Have you had any cultural shock?
My first cultural shock was that people blow their nose here in public. In Mexico, this is so impolite. So, in my very first week at work I was in shock about people blowing their nose. Another big cultural shock was that I was amazed with the fact that people can drink on the streets. At least in my town you cannot go on the streets showing liquor, it always had to be covered with a dark bag, and if you dare to drink in the streets, you are picked up by the police. And the last one: here it is common to order a beer in clubs, while in my town you only do that at beer places or on the beach. I seriously don’t know why, it is kind of stupid.
What do you think is the main difference from your home country?
The main difference is how people are close to each other. In Mexico, you know your neighbours and have a very close relationship with them. I mean that, for example, I was waiting for my new neighbours to bring me food as a welcoming gesture but it never happened. On the streets, you can talk to everybody and everybody will always answer back, even if only with a simple smile. Here in Hungary, people are cold at the beginning and it takes time to gain their friendship, but when that happens, they are amazing friends.
What do you think of the gay life in Budapest? Do you take part in it?
Well, I see it as quite liberal. To be sincere, I didn’t take much part in it, since most of my friends are straight and I hang out with them at places considered “straight”. Actually, my friends started to think that I was lying about my sexuality because it took like one year for them to see me kissing a guy.
When I arrived to Budapest, I felt a kind of segregation between straights and gays regarding night life. Lately, it has been changing and there are a lot of gay-friendly parties with straights, and I think it is a sign of good progress for Hungarian society. And this also helped me to show my friends that I do kiss guys.

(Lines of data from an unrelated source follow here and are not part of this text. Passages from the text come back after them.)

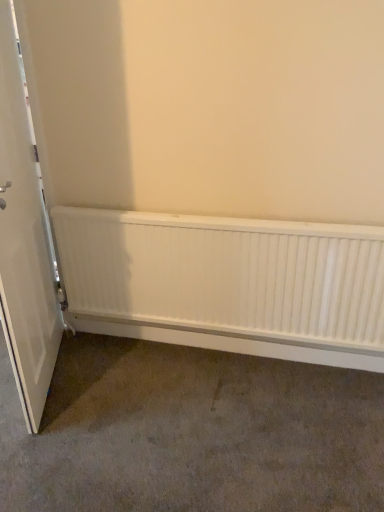
The image size is (384, 512). What do you see at coordinates (24, 242) in the screenshot? I see `white matte door at left` at bounding box center [24, 242].

Locate an element on the screen. The image size is (384, 512). white matte door at left is located at coordinates (24, 242).

Find the location of `white matte radiator at lower center`. white matte radiator at lower center is located at coordinates (227, 274).

What do you see at coordinates (227, 274) in the screenshot? I see `white matte radiator at lower center` at bounding box center [227, 274].

Locate an element on the screen. This screenshot has height=512, width=384. white matte door at left is located at coordinates (24, 242).

Between white matte door at left and white matte radiator at lower center, which one appears on the right side from the viewer's perspective?

white matte radiator at lower center is more to the right.

Which object is more forward, white matte door at left or white matte radiator at lower center?

white matte door at left is closer to the camera.

Considering the points (43, 290) and (103, 210), which point is behind, point (43, 290) or point (103, 210)?

The point (103, 210) is farther.

From the image's perspective, is white matte door at left positioned above or below white matte radiator at lower center?

white matte door at left is situated higher than white matte radiator at lower center in the image.

From a real-world perspective, which object rests below the other?

white matte radiator at lower center, from a real-world perspective.

Consider the image. Considering the relative sizes of white matte door at left and white matte radiator at lower center in the image provided, is white matte door at left thinner than white matte radiator at lower center?

No.

Does white matte door at left have a lesser height compared to white matte radiator at lower center?

In fact, white matte door at left may be taller than white matte radiator at lower center.

Is white matte door at left bigger than white matte radiator at lower center?

Indeed, white matte door at left has a larger size compared to white matte radiator at lower center.

Can white matte radiator at lower center be found inside white matte door at left?

No.

Is white matte door at left positioned far away from white matte radiator at lower center?

Actually, white matte door at left and white matte radiator at lower center are a little close together.

Is white matte door at left facing away from white matte radiator at lower center?

Yes.

How different are the orientations of white matte door at left and white matte radiator at lower center in degrees?

68.6 degrees separate the facing orientations of white matte door at left and white matte radiator at lower center.

Image resolution: width=384 pixels, height=512 pixels. Identify the location of door above the white matte radiator at lower center (from a real-world perspective). (24, 242).

Is white matte radiator at lower center to the left or to the right of white matte door at left in the image?

white matte radiator at lower center is to the right of white matte door at left.

Is white matte radiator at lower center in front of white matte door at left?

No, white matte radiator at lower center is behind white matte door at left.

Is point (134, 227) closer or farther from the camera than point (0, 200)?

Point (134, 227) is positioned farther from the camera compared to point (0, 200).

From the image's perspective, is white matte radiator at lower center positioned above or below white matte door at left?

Clearly, from the image's perspective, white matte radiator at lower center is below white matte door at left.

From a real-world perspective, is white matte radiator at lower center positioned above or below white matte door at left?

In terms of real-world spatial position, white matte radiator at lower center is below white matte door at left.

Looking at their sizes, would you say white matte radiator at lower center is wider or thinner than white matte door at left?

white matte radiator at lower center is thinner than white matte door at left.

Between white matte radiator at lower center and white matte door at left, which one has less height?

white matte radiator at lower center.

Considering the sizes of objects white matte radiator at lower center and white matte door at left in the image provided, who is bigger, white matte radiator at lower center or white matte door at left?

white matte door at left is bigger.

Is white matte door at left inside white matte radiator at lower center?

No, white matte door at left is not surrounded by white matte radiator at lower center.

Are white matte radiator at lower center and white matte door at left located far from each other?

white matte radiator at lower center is near white matte door at left, not far away.

Is white matte radiator at lower center oriented towards white matte door at left?

Yes, white matte radiator at lower center is oriented towards white matte door at left.

In the image, there is a white matte door at left. At what (x,y) coordinates should I click in order to perform the action: click on radiator below it (from the image's perspective). Please return your answer as a coordinate pair (x, y). The width and height of the screenshot is (384, 512). Looking at the image, I should click on (227, 274).

I want to click on radiator on the right side of white matte door at left, so click(x=227, y=274).

Where is `door on the left of white matte radiator at lower center`? door on the left of white matte radiator at lower center is located at coordinates (24, 242).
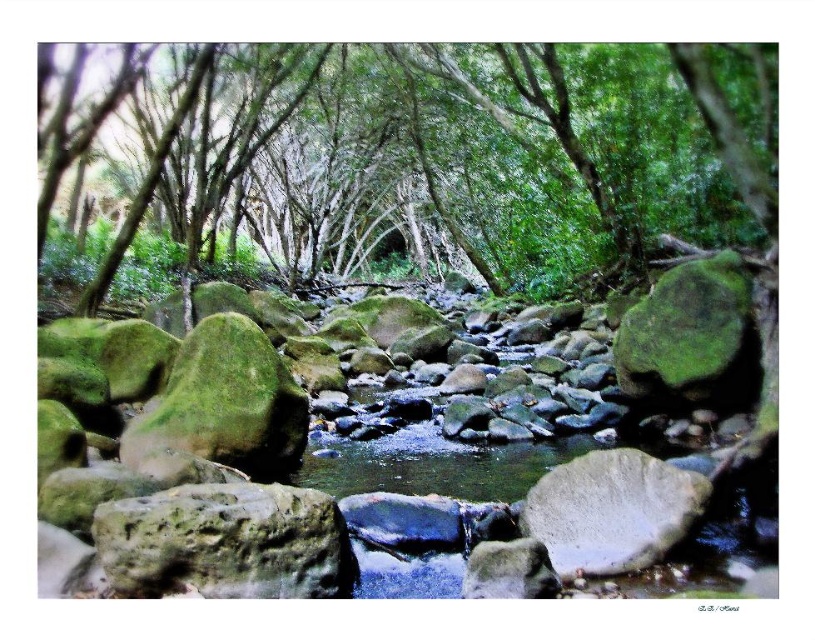
You are a hiker who wants to cross the stream. You see the green mossy rock at lower left and the white smooth rock at center. Which rock is shorter and easier to step on?

The green mossy rock at lower left has a lesser height compared to the white smooth rock at center, so it is shorter and easier to step on.

You are a hiker carrying a 10 meter rope and want to cross the stream between the green mossy tree at center and the green mossy rock at lower left. Can you safely cross using the rope?

The distance between the green mossy tree at center and the green mossy rock at lower left is 9.09 meters, so the 10 meter rope is long enough to safely cross the stream between them.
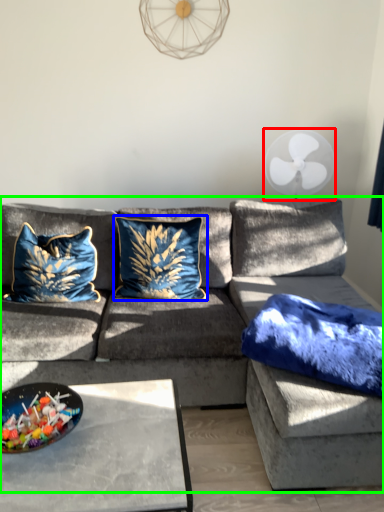
Question: Which object is the closest to the mechanical fan (highlighted by a red box)? Choose among these: pillow (highlighted by a blue box) or studio couch (highlighted by a green box).

Choices:
 (A) pillow
 (B) studio couch

Answer: (B)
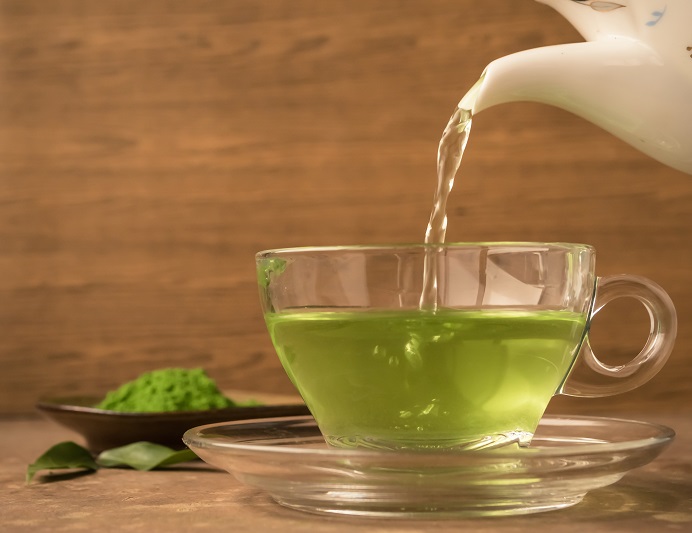
Where is `small brown bowl`? This screenshot has height=533, width=692. small brown bowl is located at coordinates (127, 433).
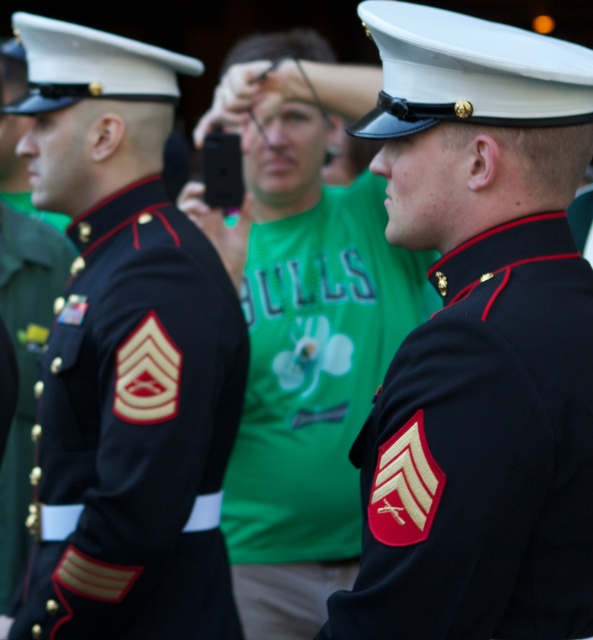
Is point (342, 236) more distant than point (49, 296)?

Yes, point (342, 236) is behind point (49, 296).

Can you confirm if dark blue fabric uniform at center is thinner than shiny black uniform at left?

Incorrect, dark blue fabric uniform at center's width is not less than shiny black uniform at left's.

You are a GUI agent. You are given a task and a screenshot of the screen. Output one action in this format:
    pyautogui.click(x=<x>, y=<y>)
    Task: Click on the dark blue fabric uniform at center
    The width and height of the screenshot is (593, 640).
    Given the screenshot: What is the action you would take?
    pyautogui.click(x=311, y=397)

Is point (431, 472) closer to camera compared to point (400, 307)?

Yes, it is in front of point (400, 307).

Which is in front, point (457, 452) or point (231, 509)?

Point (457, 452)

Which is in front, point (384, 481) or point (308, 472)?

Point (384, 481)

Identify the location of black matte uniform at center. (483, 452).

Based on the photo, which of these two, black matte uniform at center or shiny black uniform at left, stands shorter?

black matte uniform at center

Can you confirm if black matte uniform at center is positioned above shiny black uniform at left?

Yes.

Is point (482, 444) less distant than point (20, 221)?

Yes.

This screenshot has width=593, height=640. What are the coordinates of `black matte uniform at center` in the screenshot? It's located at pos(483,452).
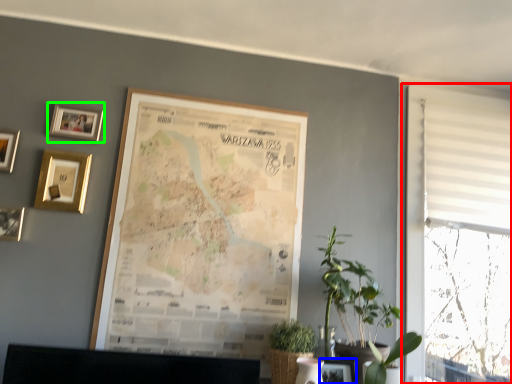
Question: Estimate the real-world distances between objects in this image. Which object is closer to window (highlighted by a red box), picture frame (highlighted by a blue box) or picture frame (highlighted by a green box)?

Choices:
 (A) picture frame
 (B) picture frame

Answer: (A)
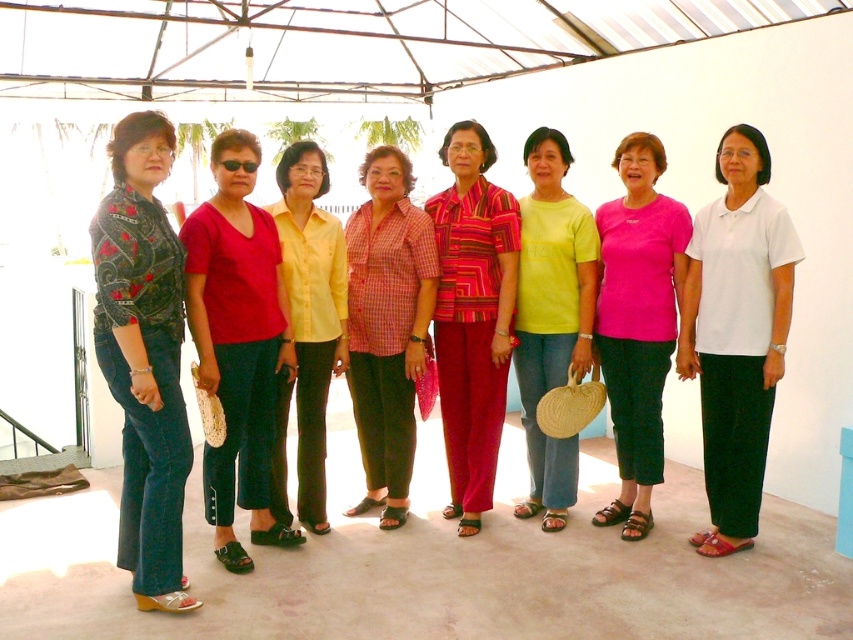
Question: Which of the following is the farthest from the observer?

Choices:
 (A) (653, 141)
 (B) (303, 260)
 (C) (422, 307)
 (D) (271, 428)

Answer: (C)

Question: Is matte red blouse at center positioned at the back of yellow matte shirt at center?

Choices:
 (A) no
 (B) yes

Answer: (A)

Question: Is white cotton blouse at center thinner than yellow matte shirt at center?

Choices:
 (A) yes
 (B) no

Answer: (B)

Question: Does matte red blouse at center have a greater width compared to yellow matte shirt at center?

Choices:
 (A) yes
 (B) no

Answer: (A)

Question: Among these points, which one is farthest from the camera?

Choices:
 (A) (296, 264)
 (B) (177, 476)
 (C) (267, 541)

Answer: (A)

Question: Which is nearer to the patterned fabric blouse at left?

Choices:
 (A) checkered fabric blouse at center
 (B) matte red blouse at center
 (C) white cotton blouse at center

Answer: (B)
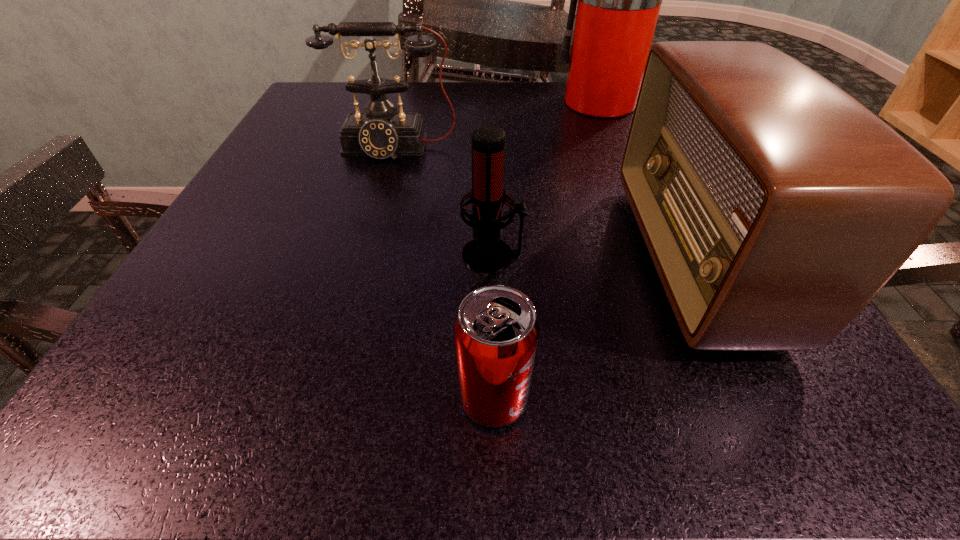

How is the gay life back in your hometown or in Mexico in general?
My town is a conservative but not a homophobic place. Homosexuality is widely accepted but it is something that you don’t show in public. Because of this, gay culture is rather underground in my town. I mean, at college everybody knew about my sexuality and I was even talking with my teachers about guys I was dating back then. But you would have never seen me holding hands or kissing a guy on the streets. Since Mexico is quite big, gay life varies a lot in every province. For example, Mexico City is so gay that when I was there even I was feeling overwhelmed because gays are kissing (or almost eating each other) on the streets and that is something I was not used to. Nowadays there is a big campaign sponsored by the government to help LGBT people to be accepted more within society. Gay marriage is legal now in Mexico, so I think we have taken big steps, but there is still a long way to go.
What kind of hobbies do you have?
Running and painting are my favourite hobbies. I had run two Ultrabalatons (in relays, of course) and three half marathons in Budapest. It is an activity that I really love since it provides a time for yourself. Regarding painting, I like to paint things about Mexico, I guess because sometimes I am homesick.
What do you think of Hungarian men?
They are very handsome and they are good lovers, I have to say. But as I said before, they are quite hard to get close to since Hungarian culture is quite cold regarding interpersonal relationships. I guess that the close attachments of Mexicans can be quite overwhelming for Hungarians. What is normal for Hungarians in a relationship, it is so cold for a Mexican. But again, different cultures is what living abroad is about.
What do you miss the most from home?
There is only one word that can answer this question accurately: TACOS.